In the past decade, the use of clinical and laboratory techniques and genetic testing for detecting hereditary syndromes has been common. For the detection of LS, some clinical criteria such as Amsterdam criteria (AC) II or revised bethesda guidelines, and some laboratory techniques including immunohistochemistry (IHC), microsatellite instability (MSI) testing, and next-generation sequencing (NGS) of MMR genes are currently used worldwide (10). The molecular testing techniques, such as IHC and MSI are performed on the tumor tissue specimens and their adjacent healthy tissues; they have a high power to screen the defective genes. Meanwhile, in genetic NGS testing, the blood DNA samples are usually used to detect the germ-line mutations in one of the MMR genes (11).
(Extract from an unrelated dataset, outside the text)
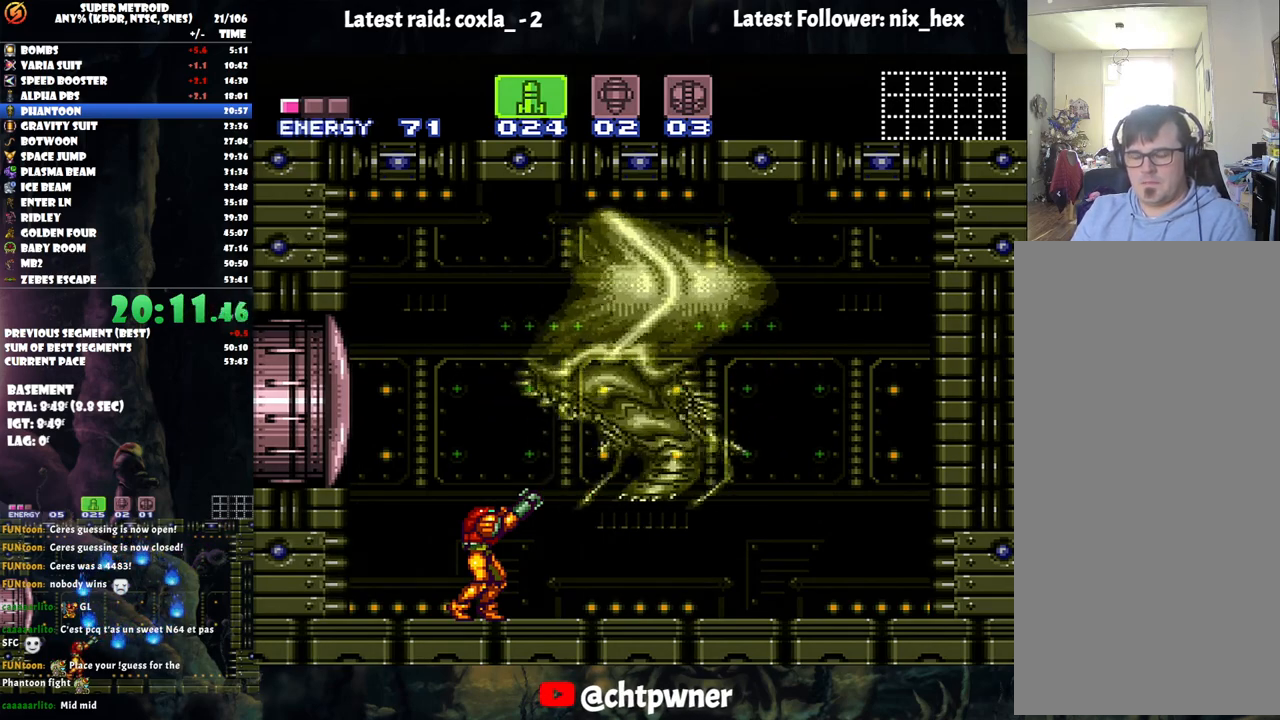
{"buttons": ["R1"], "events": []}
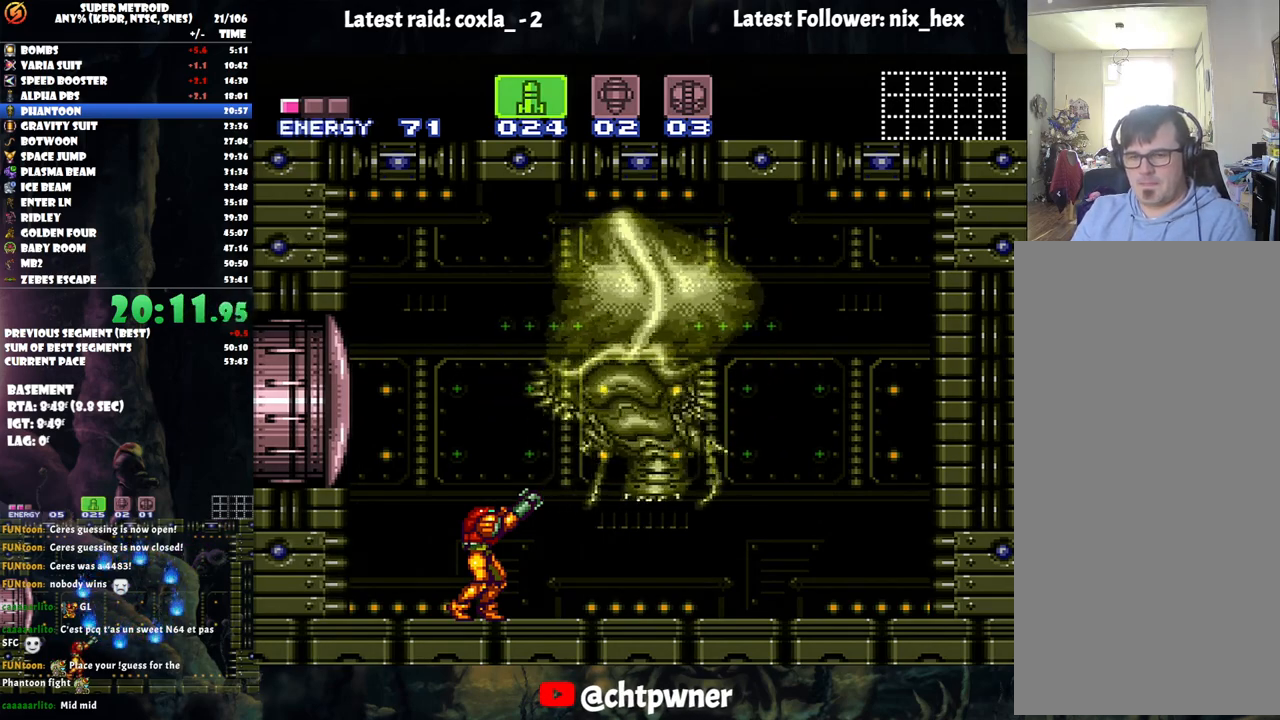
{"buttons": ["R1"], "events": []}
The molecular testing of the CRC patients at the risk of LS and their subsequent monitoring could lead to the early diagnosis of the disease, reducing the cost of the future treatment, ensuring longer life expectancy, and better quality of life in the individuals who are prone to this disease (12). However, molecular screening is often overlooked due to the costs. Many studies have been internationally conducted on the cost-effectiveness of the different approaches to screen LS. They have obtained favorable results in identifying LS and preventing CRC, thereby reducing the costs and improving the complications of the disease (9, 13-16).
A number of previous studies assessed the use of molecular tests such as IHC, MSI, NGS, and clinical criteria such as Bethesda guidelines and Amsterdam criteria. There are, however, some differences between the previous studies such as the way of setting up tests, the elimination of several tests, and the number of strategies considered and whether they are model-based or population-based (13, 17).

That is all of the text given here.